» **Extrait fourni**:

▼

Récit glaçantLe rêve d'Angleterre brisé de Dina, 21 ans, morte écrasée dans un canot
AFP
7.8.2024
«Elle était tellement heureuse quand elle est arrivée au bateau !». Depuis Calais (nord de la France), la famille de Dina, migrante de 21 ans, témoigne de sa peine et de sa colère: la jeune femme est morte fin juillet après avoir été écrasée sous leurs yeux dans un canot surchargé sur lequel elle espérait gagner l'Angleterre.
AFP
07.08.2024, 09:46
07.08.2024, 09:55
Gregoire Galley
Le drame de cette famille bidoun, une minorité apatride du Koweït, s'est noué le 28 juillet vers 4H00 du matin --quelques jours avant le début des violences d'extrême droite anti-migrants au Royaume-Uni.

▲

» **Travail demandé**:
A – Pour chacune des affirmations (i), (ii) et (iii), indiquez par oui ou non si elle est conforme à l'extrait, puis citez les mots de l'extrait qui tranchent. (i) Dina avait 21 ans. (ii) Le drame s'est produit le 28 juillet vers 4H00 du matin. (iii) La famille de Dina témoigne depuis Dunkerque.
B – D'après l'extrait, à quelle minorité appartient la famille de Dina ?
Le matériel qui suit n'a aucun lien avec l'extrait.

Données enregistrées:
▼

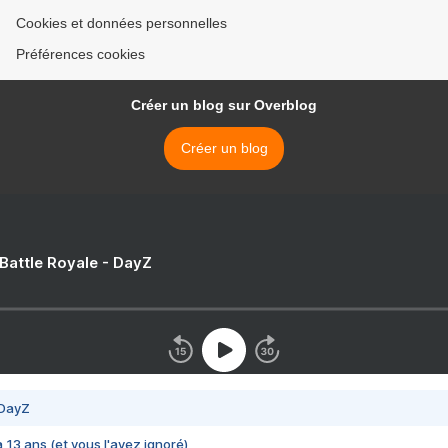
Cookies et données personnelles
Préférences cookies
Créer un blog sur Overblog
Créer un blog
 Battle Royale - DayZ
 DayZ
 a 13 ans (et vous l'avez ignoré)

▲
▼

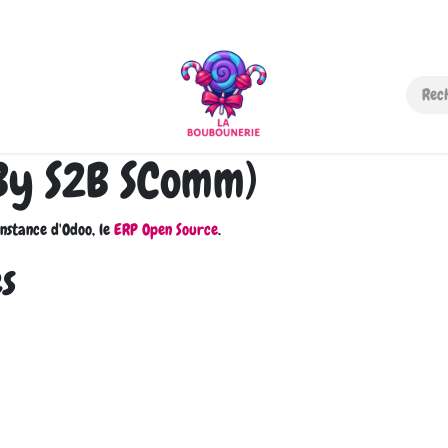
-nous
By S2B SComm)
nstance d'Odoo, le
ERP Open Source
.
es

▲

» **Corrigé des exercices**:
A –
(i) Oui : « migrante de 21 ans ».
(ii) Oui : « s'est noué le 28 juillet vers 4H00 du matin ».
(iii) Non : « Depuis Calais (nord de la France) ».

B – Elle appartient à la minorité bidoun, une minorité apatride du Koweït.